TV Off, Feelings ON

You put on the TV so you don’t have to think about your own life. You got hurt and you sit on the couch and feel useless. You can’t do anything else so you turn on the TV. You listen to the news in the morning to find out what’s going on in the world. 🙏🏼

My favorite part of every day is the time I spend writing in my journal. It’s the very opposite of these behaviors I just mentioned, behaviors I witness in my family. The TV distracts me from me. I don’t want to be distracted from me. I want to be with me. I sit happily and write for hours because my mind loves analyzing itself. The body gets impatient when I sit for hours writing. It wants to move so when I’m satiated or drowning in that over-thinking under-moving state, I drag myself to the yoga mat and breath and slog through uncomfortable postures and cry and listen and feel whatever is there. The body wants it. The mind resists.

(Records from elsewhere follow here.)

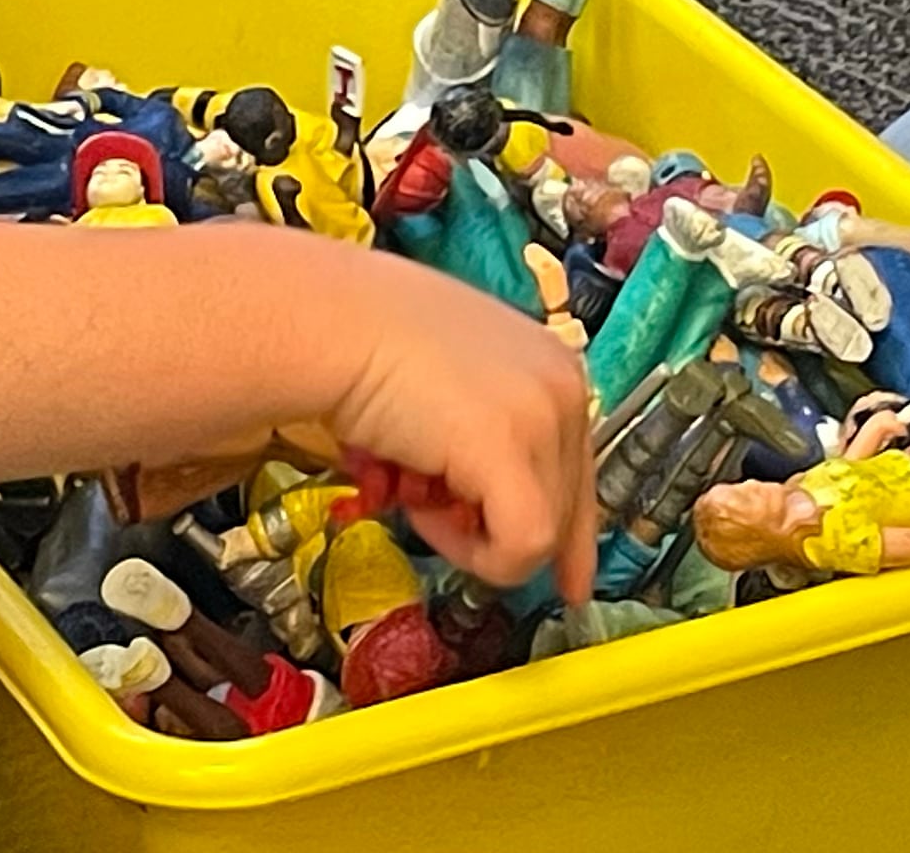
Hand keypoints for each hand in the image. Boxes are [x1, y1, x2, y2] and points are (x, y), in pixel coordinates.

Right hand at [319, 250, 599, 600]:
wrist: (331, 325)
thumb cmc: (365, 347)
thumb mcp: (449, 389)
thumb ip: (484, 435)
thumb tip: (487, 504)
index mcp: (553, 367)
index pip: (578, 473)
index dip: (570, 536)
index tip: (569, 584)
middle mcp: (564, 388)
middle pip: (560, 511)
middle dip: (489, 526)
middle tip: (421, 499)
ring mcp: (545, 416)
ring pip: (538, 537)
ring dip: (465, 534)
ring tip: (409, 487)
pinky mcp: (511, 449)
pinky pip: (518, 549)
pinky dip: (467, 551)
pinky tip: (418, 506)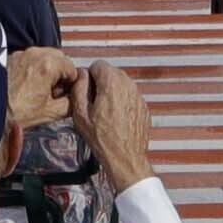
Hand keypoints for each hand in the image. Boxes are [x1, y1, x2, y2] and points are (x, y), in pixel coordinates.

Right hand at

Why why why? Because I love being connected and in relationship with humans. I am the first and only human I can ever connect with in this intimate way. I’m the only one who can give me the depth I desire, the only one with the answers I crave. Whatever feelings are uncomfortable will pass and change when I sit with them long enough.

This lifestyle is more intense. I’m minimizing the numbing and zoning out. I open myself up to feel it all, painful and ugly and beautiful and sweet. I feel love and loss deeper perhaps. My emotional spectrum is wider than the average honey bear and thus I feel I have so much more to express. So it pours out in words and paint and songs and dance and poems and conversations.

It all starts at the beginning of the day. The TV and radios and voices outside are turned off. I open the page and take the lid off the pen and listen inside. Who is talking in there?